2021 yılı; pandeminin neden olduğu can kayıplarımızın, derinleşen ekonomik problemlerin, işsizliğin, yoksulluğun, gelir dağılımı dengesizliğinin, doğal afetlerin, zaman zaman da umutsuzluğun, karamsarlığın gündem oluşturduğu bir yıl oldu.
Öyle ki; 2021’in Türkiye fotoğrafında içeride gerilim ve kutuplaşmanın, dış dünyada da “izolasyon”un ilk göze çarpan görüntüler oldu.
2022 yılı, 2021’den çok boyutlu büyük yük devraldı; 2021’de problemler çoğaldı, özgürlük alanlarımız daraldı, siyasette tansiyon yükseldi.
Ancak; 2022’ye ülkemize, ulusumuza ve devletimize olan güvenimiz kaybolmadan sevgiyi, umudu, hoşgörüyü, barışı ve dayanışmayı egemen kılma irademiz daha da güçlenerek giriyoruz.
Bu bağlamda; Türkiye’nin sorun çözme kapasitesi daralmıyor, tam tersine daha da genişliyor.
2022 yılının ulusumuza ve tüm insanlığa sağlık, mutluluk ve huzur getirmesini diliyorum.
2022; barış ve sevgi yılı olsun.
KOBİ’LER TEDİRGİN, FİYATLAR SABAHTAN AKŞAMA ARTIYOR…
Durgunluk ortamında yüksek enflasyon beklentisi, belirsizlik, fiyatlardaki istikrarsızlık ve oluşan “güvensizlik”; piyasaları tedirgin ediyor.
11.5 milyon işçinin çalıştığı, 101 milyar 800 milyon dolar ihracat yapan ve sayıları 3 milyon 300 bini bulan küçük ve orta boy işletme (KOBİ); sıkıntıda.
Herhangi bir malın fiyatının değil bugünden yarına, sabahtan akşama ne kadar artacağı belli değil.
Malların fiyatları sürekli değişiyor, etiketlerdeki rakamlar devamlı yükseliyor.
Vadeli satışlar neredeyse durma noktasında.
Özellikle; vadeli satış yöntemini en çok kullananlar da, küçük ve orta boy işletmeler (KOBİ)ler.
Ekonominin her alanında çok yaygın olan KOBİ’ler; hem ham madde, hem de ara malı ve tüketim malı üretiyorlar.
Diyebiliriz ki; KOBİ’ler ekonominin can damarını oluşturuyor.
Türkiye Odalar ve Borsalar Birliği (TOBB)nin verilerine göre; toplam istihdamın % 72’si, toplam üretimin % 42.7’si ve toplam ihracatın da %56.3’ü KOBİ’lere ait.

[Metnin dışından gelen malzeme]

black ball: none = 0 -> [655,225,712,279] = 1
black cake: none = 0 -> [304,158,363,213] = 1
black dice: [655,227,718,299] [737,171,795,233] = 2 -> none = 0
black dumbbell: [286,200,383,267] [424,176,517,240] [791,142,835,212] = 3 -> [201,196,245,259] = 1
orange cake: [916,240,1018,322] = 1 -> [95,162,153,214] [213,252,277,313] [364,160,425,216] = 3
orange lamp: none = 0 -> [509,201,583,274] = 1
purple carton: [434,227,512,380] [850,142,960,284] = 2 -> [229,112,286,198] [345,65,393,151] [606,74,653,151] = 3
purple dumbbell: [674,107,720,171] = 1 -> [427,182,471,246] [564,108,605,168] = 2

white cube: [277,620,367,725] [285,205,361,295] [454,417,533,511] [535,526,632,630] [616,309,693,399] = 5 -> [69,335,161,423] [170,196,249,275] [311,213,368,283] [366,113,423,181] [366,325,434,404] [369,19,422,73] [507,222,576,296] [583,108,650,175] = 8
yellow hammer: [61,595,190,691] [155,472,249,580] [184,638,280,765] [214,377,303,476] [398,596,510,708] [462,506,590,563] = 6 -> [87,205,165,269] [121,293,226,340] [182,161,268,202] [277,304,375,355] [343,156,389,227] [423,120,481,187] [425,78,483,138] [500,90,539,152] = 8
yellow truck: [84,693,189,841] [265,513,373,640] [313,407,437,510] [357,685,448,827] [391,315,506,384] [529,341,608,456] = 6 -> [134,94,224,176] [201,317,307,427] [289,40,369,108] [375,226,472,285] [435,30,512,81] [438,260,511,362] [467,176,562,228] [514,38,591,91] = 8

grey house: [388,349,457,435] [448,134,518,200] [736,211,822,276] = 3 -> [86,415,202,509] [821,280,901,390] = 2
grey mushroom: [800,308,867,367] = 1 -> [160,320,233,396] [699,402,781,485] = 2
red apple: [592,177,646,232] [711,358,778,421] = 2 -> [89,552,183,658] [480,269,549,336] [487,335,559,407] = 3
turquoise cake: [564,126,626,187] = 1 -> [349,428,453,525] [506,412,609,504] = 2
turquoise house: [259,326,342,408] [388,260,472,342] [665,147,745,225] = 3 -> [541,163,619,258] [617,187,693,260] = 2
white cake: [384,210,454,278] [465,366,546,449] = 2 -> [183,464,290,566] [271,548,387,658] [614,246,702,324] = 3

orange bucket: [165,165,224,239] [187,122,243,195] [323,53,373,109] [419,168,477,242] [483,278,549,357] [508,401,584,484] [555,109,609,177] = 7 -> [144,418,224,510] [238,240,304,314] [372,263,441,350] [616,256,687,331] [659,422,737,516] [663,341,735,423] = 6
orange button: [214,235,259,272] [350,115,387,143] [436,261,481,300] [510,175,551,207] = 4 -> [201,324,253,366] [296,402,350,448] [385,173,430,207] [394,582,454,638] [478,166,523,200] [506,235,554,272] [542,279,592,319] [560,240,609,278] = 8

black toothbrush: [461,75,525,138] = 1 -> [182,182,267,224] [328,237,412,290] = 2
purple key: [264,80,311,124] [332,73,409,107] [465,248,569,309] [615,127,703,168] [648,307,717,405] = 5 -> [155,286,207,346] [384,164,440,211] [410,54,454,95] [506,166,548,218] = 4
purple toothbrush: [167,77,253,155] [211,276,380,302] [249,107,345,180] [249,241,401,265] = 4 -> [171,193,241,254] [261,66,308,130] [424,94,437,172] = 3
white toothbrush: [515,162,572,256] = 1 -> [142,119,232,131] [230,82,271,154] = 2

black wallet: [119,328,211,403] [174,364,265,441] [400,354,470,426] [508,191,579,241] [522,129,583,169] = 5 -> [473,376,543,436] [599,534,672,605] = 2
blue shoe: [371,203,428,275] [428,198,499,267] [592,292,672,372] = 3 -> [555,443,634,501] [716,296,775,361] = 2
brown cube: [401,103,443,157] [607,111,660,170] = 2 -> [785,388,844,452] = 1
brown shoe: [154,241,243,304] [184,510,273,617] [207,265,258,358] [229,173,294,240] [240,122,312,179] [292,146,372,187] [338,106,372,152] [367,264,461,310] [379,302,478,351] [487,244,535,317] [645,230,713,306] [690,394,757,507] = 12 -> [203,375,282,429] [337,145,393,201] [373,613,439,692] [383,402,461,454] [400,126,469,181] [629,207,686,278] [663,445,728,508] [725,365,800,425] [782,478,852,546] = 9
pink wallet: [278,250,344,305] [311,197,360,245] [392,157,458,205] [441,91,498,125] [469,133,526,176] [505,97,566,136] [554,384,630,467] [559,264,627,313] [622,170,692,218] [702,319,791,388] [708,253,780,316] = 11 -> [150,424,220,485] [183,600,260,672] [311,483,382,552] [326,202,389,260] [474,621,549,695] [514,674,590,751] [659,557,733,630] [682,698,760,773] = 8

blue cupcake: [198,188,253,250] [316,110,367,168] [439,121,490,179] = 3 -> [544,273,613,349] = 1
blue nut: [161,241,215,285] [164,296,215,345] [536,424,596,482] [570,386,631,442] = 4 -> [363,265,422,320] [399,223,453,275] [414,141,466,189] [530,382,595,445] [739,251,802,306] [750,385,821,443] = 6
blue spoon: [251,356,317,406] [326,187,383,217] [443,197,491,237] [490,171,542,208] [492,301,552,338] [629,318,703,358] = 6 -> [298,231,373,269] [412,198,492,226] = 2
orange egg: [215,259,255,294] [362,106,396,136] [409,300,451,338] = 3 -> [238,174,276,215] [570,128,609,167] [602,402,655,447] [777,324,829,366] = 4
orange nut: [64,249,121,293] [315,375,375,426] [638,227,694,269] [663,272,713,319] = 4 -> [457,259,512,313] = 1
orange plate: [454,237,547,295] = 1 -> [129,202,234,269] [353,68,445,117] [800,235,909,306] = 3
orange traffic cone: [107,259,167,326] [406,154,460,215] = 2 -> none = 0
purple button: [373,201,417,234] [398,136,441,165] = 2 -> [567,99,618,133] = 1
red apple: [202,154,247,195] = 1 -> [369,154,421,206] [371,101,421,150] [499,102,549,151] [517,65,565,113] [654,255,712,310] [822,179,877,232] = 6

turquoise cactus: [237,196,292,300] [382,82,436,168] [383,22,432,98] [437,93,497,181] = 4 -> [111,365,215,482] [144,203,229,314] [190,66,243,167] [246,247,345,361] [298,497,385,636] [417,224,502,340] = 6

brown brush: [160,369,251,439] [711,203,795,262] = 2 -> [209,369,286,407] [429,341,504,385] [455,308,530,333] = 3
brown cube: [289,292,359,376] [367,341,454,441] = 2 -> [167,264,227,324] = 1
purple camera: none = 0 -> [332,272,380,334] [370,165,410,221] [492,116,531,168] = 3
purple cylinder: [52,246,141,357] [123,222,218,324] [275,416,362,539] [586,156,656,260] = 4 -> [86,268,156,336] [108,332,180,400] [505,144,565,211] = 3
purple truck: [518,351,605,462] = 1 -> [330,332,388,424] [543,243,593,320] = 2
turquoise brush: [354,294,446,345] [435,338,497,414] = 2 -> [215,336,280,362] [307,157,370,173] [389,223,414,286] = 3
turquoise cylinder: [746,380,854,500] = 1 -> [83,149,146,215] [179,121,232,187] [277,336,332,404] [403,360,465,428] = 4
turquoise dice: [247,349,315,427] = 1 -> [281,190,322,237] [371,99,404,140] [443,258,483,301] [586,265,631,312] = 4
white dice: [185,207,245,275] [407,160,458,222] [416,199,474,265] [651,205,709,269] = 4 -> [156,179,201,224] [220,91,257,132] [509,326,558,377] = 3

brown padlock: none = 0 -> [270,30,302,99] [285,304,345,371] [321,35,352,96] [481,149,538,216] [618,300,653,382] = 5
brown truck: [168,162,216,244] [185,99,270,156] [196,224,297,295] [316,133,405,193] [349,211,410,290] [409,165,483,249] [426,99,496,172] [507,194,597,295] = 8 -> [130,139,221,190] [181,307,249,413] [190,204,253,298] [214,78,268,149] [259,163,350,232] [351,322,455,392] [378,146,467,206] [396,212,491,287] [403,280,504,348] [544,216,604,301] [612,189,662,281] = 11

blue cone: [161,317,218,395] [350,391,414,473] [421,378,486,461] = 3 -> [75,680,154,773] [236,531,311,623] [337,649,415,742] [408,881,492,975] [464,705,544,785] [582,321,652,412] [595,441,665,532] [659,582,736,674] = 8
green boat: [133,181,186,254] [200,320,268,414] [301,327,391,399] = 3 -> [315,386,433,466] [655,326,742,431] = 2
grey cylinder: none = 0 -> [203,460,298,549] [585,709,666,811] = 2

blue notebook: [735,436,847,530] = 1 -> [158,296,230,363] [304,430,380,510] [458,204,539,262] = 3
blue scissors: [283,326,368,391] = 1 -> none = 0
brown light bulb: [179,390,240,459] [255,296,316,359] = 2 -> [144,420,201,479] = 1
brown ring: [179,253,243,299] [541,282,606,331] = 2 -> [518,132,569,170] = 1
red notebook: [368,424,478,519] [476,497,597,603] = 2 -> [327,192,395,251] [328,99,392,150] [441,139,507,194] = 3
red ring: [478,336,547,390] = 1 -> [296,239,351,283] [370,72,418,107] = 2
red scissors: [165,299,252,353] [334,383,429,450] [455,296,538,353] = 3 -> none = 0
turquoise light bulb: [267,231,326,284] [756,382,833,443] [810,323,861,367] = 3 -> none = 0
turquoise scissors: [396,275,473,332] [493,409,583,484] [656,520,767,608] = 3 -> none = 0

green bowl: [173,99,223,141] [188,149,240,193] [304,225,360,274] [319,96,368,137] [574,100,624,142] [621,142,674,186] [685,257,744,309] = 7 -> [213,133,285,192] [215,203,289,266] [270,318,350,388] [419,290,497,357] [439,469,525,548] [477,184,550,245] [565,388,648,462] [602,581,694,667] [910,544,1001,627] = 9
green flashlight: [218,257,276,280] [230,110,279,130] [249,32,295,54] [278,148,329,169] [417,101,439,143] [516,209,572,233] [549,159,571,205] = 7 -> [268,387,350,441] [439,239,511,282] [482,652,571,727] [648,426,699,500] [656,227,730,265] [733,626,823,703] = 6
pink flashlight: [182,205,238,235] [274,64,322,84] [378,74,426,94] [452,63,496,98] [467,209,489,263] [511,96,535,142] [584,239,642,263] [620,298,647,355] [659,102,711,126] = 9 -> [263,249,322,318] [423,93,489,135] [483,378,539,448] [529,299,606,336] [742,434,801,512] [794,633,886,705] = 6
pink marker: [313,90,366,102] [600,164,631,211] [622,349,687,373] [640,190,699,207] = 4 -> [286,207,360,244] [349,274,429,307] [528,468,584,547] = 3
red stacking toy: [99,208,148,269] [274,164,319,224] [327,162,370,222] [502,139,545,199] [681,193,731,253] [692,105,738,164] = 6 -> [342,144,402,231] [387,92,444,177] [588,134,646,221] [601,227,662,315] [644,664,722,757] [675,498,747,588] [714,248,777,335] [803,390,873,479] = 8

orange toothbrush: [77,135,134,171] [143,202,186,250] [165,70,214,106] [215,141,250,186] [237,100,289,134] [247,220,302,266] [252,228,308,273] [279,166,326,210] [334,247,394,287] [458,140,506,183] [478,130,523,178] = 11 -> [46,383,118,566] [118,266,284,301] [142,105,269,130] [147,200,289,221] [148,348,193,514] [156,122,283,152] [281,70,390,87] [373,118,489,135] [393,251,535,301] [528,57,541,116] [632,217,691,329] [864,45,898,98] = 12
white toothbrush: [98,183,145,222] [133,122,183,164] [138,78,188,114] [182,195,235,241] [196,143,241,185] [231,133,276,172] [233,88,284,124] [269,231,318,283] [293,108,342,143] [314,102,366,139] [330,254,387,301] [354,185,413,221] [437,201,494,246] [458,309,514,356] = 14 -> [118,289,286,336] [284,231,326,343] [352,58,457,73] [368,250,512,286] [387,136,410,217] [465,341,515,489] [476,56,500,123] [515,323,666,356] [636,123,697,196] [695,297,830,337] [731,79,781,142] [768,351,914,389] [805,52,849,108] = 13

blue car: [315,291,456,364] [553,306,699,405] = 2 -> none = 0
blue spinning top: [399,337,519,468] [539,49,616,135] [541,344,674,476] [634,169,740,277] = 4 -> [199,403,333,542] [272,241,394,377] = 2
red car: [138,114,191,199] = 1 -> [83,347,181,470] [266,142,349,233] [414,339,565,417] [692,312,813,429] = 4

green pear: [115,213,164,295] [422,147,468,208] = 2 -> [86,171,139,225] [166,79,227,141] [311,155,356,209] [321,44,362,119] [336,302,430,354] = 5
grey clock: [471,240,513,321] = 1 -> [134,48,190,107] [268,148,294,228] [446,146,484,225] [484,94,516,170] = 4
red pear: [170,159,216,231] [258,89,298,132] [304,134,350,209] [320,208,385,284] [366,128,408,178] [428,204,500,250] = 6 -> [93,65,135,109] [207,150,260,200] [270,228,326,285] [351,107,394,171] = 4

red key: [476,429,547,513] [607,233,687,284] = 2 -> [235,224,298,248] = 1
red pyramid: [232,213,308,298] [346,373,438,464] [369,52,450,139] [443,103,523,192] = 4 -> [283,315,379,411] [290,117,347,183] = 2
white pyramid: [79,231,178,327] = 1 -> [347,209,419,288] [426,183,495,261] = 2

KOBİ’ler vadeli iş yapıyorlar, fiyatlardaki belirsizlik nedeniyle vadeli satışlar durma noktasına gelmiş.
Vadeli satışların durması, KOBİ’lerde üretimin durması anlamına geliyor.
Üretimin durması da; en az %30-40 dolayında KOBİ’nin iflası ve bunun sonucunda işsizlik demektir.
İflasların ve işsizliğin artması, üretimin azalması, ihracatın gerilemesi; beraberinde ekonomik ve sosyal problemleri de artırıyor.
MALİYETLER ARTIYOR, 1 AYLIK ARTIŞ %50
Türkiye İstatistik Kurumu (TUİK)nun verilerine göre; 2021 yılının 3.’üncü çeyreğindeki %7.4’lük büyümede, inşaat sektörü 0.4 oranında küçüldü.
Büyümeye rağmen istihdam yaratamayan ekonomide sanayi sektöründe 58 bin, inşaatta 4 bin kişi işsiz kaldı.
Bunun anlamı; üretimde işsiz sayısı arttı.
Bu arada; inşaat maliyetleri 2021 yılı ekim ayında bir önceki aya göre %4.75, bir önceki yılın aynı ayına göre de %41.93 oranında arttı.
Öte yandan, TUİK’in rakamlarında inşaat maliyet endeksinin bir önceki yılın aynı ayına göre %50.47, işçilik endeksinin %22.62, bina inşaat maliyet endeksinin de bir önceki yılın aynı ayına göre %42.13 oranında arttığı görülüyor.
Ayrıca; TUİK, ekim ayı işsizlik oranını %11.2, resmi işsiz sayısını da 3.7 milyon olarak açıkladı.
Buna karşılık; gerçek işsiz sayısı 8.2 milyon.
Genç işsizlik oranı %33.4 ve her 10 gençten sadece 3’ü çalışıyor.
İŞKUR’un verilerine göre de; ocak-ekim döneminde 1 milyon 196 bin kişi, işsizlik ödeneği için başvurdu, ancak; 505 bin 611 kişi işsizlik ödeneğini almaya hak kazandı.
Diğer yandan; kasım verilerinde İŞKUR’a kayıtlı işsiz sayısının bir önceki aya göre %1.9 oranında artarak 3 milyon 128 bin 210 kişiye ulaştığı görülüyor.
Sonuç olarak: Yüksek enflasyon beklentisi, belirsizlik, fiyatlardaki istikrarsızlık ve oluşan “güvensizlik” piyasaları “tedirgin” ediyor, üretim azalıyor, maliyetler ve işsizlik artıyor.